**Description of the task:**
Reproduce the following lines exactly, with nothing changed.

Data extracted from a collection:
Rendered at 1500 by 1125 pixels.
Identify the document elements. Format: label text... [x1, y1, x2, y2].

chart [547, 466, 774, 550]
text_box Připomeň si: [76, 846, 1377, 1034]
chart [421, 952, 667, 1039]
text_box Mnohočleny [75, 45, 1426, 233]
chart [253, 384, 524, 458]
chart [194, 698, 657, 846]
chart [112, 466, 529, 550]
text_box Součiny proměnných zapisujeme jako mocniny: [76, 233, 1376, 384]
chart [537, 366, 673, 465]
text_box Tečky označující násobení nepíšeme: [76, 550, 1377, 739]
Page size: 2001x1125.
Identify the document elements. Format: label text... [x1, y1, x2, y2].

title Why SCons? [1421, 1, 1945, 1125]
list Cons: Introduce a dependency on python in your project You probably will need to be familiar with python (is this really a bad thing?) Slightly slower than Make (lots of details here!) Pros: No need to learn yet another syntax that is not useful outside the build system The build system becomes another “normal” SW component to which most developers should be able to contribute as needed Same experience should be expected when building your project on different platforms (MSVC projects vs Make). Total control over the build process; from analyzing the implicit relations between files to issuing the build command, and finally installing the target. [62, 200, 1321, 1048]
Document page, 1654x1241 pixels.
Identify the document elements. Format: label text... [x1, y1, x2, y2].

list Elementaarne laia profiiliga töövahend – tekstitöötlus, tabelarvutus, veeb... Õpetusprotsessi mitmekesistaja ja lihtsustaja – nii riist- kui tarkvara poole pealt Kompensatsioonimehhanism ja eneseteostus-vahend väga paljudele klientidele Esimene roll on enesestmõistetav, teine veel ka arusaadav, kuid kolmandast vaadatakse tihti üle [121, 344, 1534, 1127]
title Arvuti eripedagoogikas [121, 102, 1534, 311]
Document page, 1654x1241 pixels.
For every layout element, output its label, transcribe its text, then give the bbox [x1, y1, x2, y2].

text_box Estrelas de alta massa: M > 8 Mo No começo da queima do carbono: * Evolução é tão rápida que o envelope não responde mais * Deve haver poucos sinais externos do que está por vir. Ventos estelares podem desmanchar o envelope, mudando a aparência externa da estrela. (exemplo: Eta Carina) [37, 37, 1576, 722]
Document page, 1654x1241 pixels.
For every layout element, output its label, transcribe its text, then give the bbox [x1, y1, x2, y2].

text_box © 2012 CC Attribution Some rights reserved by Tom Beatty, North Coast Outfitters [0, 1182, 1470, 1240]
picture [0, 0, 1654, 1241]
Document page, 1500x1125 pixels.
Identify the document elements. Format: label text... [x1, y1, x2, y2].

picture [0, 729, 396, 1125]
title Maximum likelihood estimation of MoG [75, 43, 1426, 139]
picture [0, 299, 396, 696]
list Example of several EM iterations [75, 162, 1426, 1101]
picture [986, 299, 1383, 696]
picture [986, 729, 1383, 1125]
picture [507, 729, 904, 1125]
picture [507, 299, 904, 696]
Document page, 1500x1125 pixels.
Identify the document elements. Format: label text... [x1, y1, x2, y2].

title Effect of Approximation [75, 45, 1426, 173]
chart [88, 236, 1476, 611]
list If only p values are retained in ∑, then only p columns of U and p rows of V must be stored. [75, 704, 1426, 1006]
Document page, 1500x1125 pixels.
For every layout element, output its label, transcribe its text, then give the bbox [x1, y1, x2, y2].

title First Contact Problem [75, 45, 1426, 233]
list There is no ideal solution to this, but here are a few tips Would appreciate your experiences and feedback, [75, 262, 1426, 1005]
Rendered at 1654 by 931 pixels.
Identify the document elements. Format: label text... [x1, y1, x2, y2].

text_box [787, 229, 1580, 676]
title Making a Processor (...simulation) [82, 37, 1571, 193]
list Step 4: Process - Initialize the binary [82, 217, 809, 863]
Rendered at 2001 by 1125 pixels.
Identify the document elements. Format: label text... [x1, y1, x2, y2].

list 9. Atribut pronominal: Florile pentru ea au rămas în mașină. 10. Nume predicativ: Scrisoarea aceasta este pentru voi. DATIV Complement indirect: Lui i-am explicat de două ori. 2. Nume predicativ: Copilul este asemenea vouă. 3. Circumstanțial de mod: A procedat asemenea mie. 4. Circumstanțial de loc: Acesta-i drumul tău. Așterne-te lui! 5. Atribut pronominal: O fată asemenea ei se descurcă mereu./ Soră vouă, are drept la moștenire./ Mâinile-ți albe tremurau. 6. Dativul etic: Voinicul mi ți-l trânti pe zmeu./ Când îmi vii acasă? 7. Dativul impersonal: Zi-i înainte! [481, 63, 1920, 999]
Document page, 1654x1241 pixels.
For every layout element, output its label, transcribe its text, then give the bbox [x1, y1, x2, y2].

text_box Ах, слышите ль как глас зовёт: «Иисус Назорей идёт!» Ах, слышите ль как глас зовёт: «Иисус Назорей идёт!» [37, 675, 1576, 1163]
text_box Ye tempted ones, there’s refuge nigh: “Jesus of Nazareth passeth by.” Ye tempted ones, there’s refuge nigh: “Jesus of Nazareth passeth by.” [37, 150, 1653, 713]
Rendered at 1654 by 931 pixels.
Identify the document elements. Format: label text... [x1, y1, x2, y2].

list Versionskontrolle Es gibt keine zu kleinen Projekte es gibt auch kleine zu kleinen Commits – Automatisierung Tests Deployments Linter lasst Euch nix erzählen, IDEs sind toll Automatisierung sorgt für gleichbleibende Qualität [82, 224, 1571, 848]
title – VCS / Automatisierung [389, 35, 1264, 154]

**Written response:**
Rendered at 1500 by 1125 pixels.
Identify the document elements. Format: label text... [x1, y1, x2, y2].

chart [547, 466, 774, 550]
text_box Připomeň si: [76, 846, 1377, 1034]
chart [421, 952, 667, 1039]
text_box Mnohočleny [75, 45, 1426, 233]
chart [253, 384, 524, 458]
chart [194, 698, 657, 846]
chart [112, 466, 529, 550]
text_box Součiny proměnných zapisujeme jako mocniny: [76, 233, 1376, 384]
chart [537, 366, 673, 465]
text_box Tečky označující násobení nepíšeme: [76, 550, 1377, 739]
Page size: 2001x1125.
Identify the document elements. Format: label text... [x1, y1, x2, y2].

title Why SCons? [1421, 1, 1945, 1125]
list Cons: Introduce a dependency on python in your project You probably will need to be familiar with python (is this really a bad thing?) Slightly slower than Make (lots of details here!) Pros: No need to learn yet another syntax that is not useful outside the build system The build system becomes another “normal” SW component to which most developers should be able to contribute as needed Same experience should be expected when building your project on different platforms (MSVC projects vs Make). Total control over the build process; from analyzing the implicit relations between files to issuing the build command, and finally installing the target. [62, 200, 1321, 1048]
Document page, 1654x1241 pixels.
Identify the document elements. Format: label text... [x1, y1, x2, y2].

list Elementaarne laia profiiliga töövahend – tekstitöötlus, tabelarvutus, veeb... Õpetusprotsessi mitmekesistaja ja lihtsustaja – nii riist- kui tarkvara poole pealt Kompensatsioonimehhanism ja eneseteostus-vahend väga paljudele klientidele Esimene roll on enesestmõistetav, teine veel ka arusaadav, kuid kolmandast vaadatakse tihti üle [121, 344, 1534, 1127]
title Arvuti eripedagoogikas [121, 102, 1534, 311]
Document page, 1654x1241 pixels.
For every layout element, output its label, transcribe its text, then give the bbox [x1, y1, x2, y2].

text_box Estrelas de alta massa: M > 8 Mo No começo da queima do carbono: * Evolução é tão rápida que o envelope não responde mais * Deve haver poucos sinais externos do que está por vir. Ventos estelares podem desmanchar o envelope, mudando a aparência externa da estrela. (exemplo: Eta Carina) [37, 37, 1576, 722]
Document page, 1654x1241 pixels.
For every layout element, output its label, transcribe its text, then give the bbox [x1, y1, x2, y2].

text_box © 2012 CC Attribution Some rights reserved by Tom Beatty, North Coast Outfitters [0, 1182, 1470, 1240]
picture [0, 0, 1654, 1241]
Document page, 1500x1125 pixels.
Identify the document elements. Format: label text... [x1, y1, x2, y2].

picture [0, 729, 396, 1125]
title Maximum likelihood estimation of MoG [75, 43, 1426, 139]
picture [0, 299, 396, 696]
list Example of several EM iterations [75, 162, 1426, 1101]
picture [986, 299, 1383, 696]
picture [986, 729, 1383, 1125]
picture [507, 729, 904, 1125]
picture [507, 299, 904, 696]
Document page, 1500x1125 pixels.
Identify the document elements. Format: label text... [x1, y1, x2, y2].

title Effect of Approximation [75, 45, 1426, 173]
chart [88, 236, 1476, 611]
list If only p values are retained in ∑, then only p columns of U and p rows of V must be stored. [75, 704, 1426, 1006]
Document page, 1500x1125 pixels.
For every layout element, output its label, transcribe its text, then give the bbox [x1, y1, x2, y2].

title First Contact Problem [75, 45, 1426, 233]
list There is no ideal solution to this, but here are a few tips Would appreciate your experiences and feedback, [75, 262, 1426, 1005]
Rendered at 1654 by 931 pixels.
Identify the document elements. Format: label text... [x1, y1, x2, y2].

text_box [787, 229, 1580, 676]
title Making a Processor (...simulation) [82, 37, 1571, 193]
list Step 4: Process - Initialize the binary [82, 217, 809, 863]
Rendered at 2001 by 1125 pixels.
Identify the document elements. Format: label text... [x1, y1, x2, y2].

list 9. Atribut pronominal: Florile pentru ea au rămas în mașină. 10. Nume predicativ: Scrisoarea aceasta este pentru voi. DATIV Complement indirect: Lui i-am explicat de două ori. 2. Nume predicativ: Copilul este asemenea vouă. 3. Circumstanțial de mod: A procedat asemenea mie. 4. Circumstanțial de loc: Acesta-i drumul tău. Așterne-te lui! 5. Atribut pronominal: O fată asemenea ei se descurcă mereu./ Soră vouă, are drept la moștenire./ Mâinile-ți albe tremurau. 6. Dativul etic: Voinicul mi ți-l trânti pe zmeu./ Când îmi vii acasă? 7. Dativul impersonal: Zi-i înainte! [481, 63, 1920, 999]
Document page, 1654x1241 pixels.
For every layout element, output its label, transcribe its text, then give the bbox [x1, y1, x2, y2].

text_box Ах, слышите ль как глас зовёт: «Иисус Назорей идёт!» Ах, слышите ль как глас зовёт: «Иисус Назорей идёт!» [37, 675, 1576, 1163]
text_box Ye tempted ones, there’s refuge nigh: “Jesus of Nazareth passeth by.” Ye tempted ones, there’s refuge nigh: “Jesus of Nazareth passeth by.” [37, 150, 1653, 713]
Rendered at 1654 by 931 pixels.
Identify the document elements. Format: label text... [x1, y1, x2, y2].

list Versionskontrolle Es gibt keine zu kleinen Projekte es gibt auch kleine zu kleinen Commits – Automatisierung Tests Deployments Linter lasst Euch nix erzählen, IDEs sind toll Automatisierung sorgt für gleichbleibende Qualität [82, 224, 1571, 848]
title – VCS / Automatisierung [389, 35, 1264, 154]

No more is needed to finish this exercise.